## [AUFGABE]
Warum weiß Wasserspeier laut dem Textausschnitt nicht, ab welcher Größe sich das Zubereiten von Flussbarschen lohnt?

## [TEXTAUSSCHNITT]
────────

# Flussbarsch ... ab welcher Größe?



## Wasserspeier (18. Mai 2007)

Ahoi

Ab welcher Größe kann man Flussbarsche mitnehmen, so dass es sich lohnt sie zuzubereiten? Habe noch nie Barsch gemacht und weiß daher nicht ab welcher größe es sich lohnt.

Falls ihr Vorschläge habt, was man lecker auf ihnen machen kann - her damit. 

Grüße


----------



## Zanderfänger (18. Mai 2007)

*AW: Flussbarsch ... ab welcher Größe?*

Gude, ab Mindestmaß!

http://www.anglerboard.de/board/showthread.php?t=101088

...und guck hier #h


----------



## Wasserspeier (18. Mai 2007)

*AW: Flussbarsch ... ab welcher Größe?*

Bei uns gibts beim Barsch kein Mindestmaß. 

Aber ich habe gerade was gefunden im Netz und da steht was von 15cm Mindestmaß. Hatte heute 5 Flussbarsche so zwischen 10-20cm, aber hab sie wieder frei gelassen.


Ist das wirklich ok so einen 15cm Barsch in die Pfanne zu hauen?

────────

## [EINTRÄGE]
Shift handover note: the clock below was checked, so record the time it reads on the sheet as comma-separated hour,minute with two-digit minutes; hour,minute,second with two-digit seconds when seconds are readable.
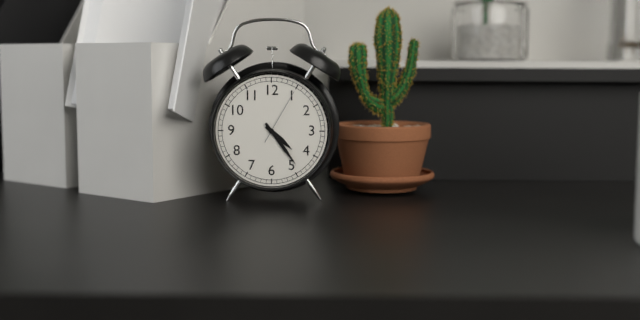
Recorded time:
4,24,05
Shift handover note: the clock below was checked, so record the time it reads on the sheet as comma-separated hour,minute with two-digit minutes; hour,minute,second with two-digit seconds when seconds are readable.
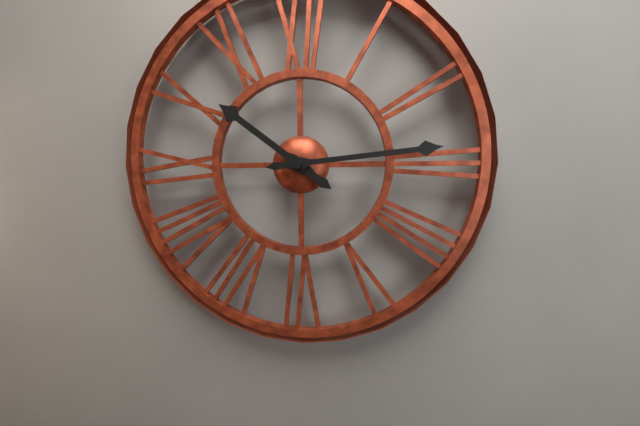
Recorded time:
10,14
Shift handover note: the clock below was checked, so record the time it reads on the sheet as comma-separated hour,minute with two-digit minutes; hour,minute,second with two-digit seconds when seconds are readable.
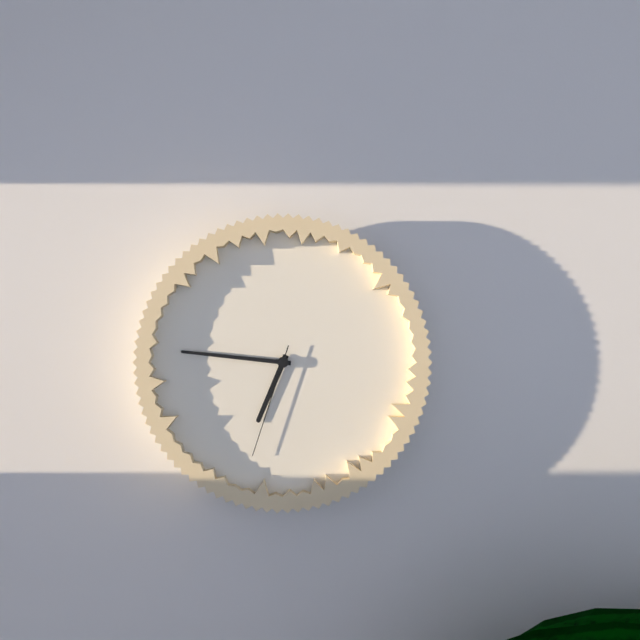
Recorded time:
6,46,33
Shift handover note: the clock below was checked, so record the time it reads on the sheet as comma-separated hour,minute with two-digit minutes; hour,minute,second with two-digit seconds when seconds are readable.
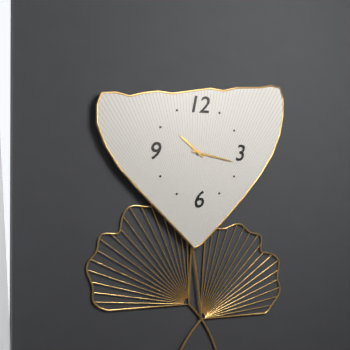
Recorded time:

────────

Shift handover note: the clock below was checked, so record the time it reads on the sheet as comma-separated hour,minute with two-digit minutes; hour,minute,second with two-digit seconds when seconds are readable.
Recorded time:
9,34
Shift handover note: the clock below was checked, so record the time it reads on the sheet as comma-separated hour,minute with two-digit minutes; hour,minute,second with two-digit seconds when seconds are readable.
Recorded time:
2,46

────────

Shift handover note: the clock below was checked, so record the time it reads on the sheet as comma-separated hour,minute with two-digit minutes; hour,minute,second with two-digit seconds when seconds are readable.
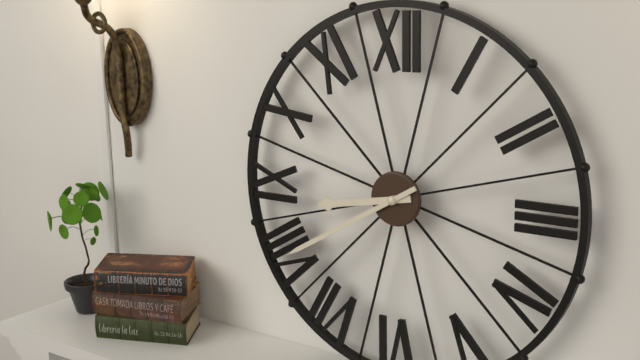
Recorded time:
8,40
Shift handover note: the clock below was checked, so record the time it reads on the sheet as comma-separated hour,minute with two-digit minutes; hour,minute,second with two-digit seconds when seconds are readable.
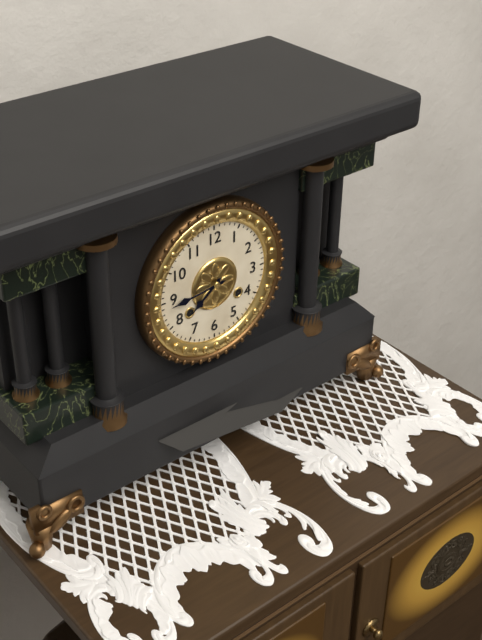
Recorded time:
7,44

────────

## [LÖSUNG]
Wasserspeier hat noch nie Barsch zubereitet und kann deshalb nicht einschätzen, ab welcher Größe es sich lohnt.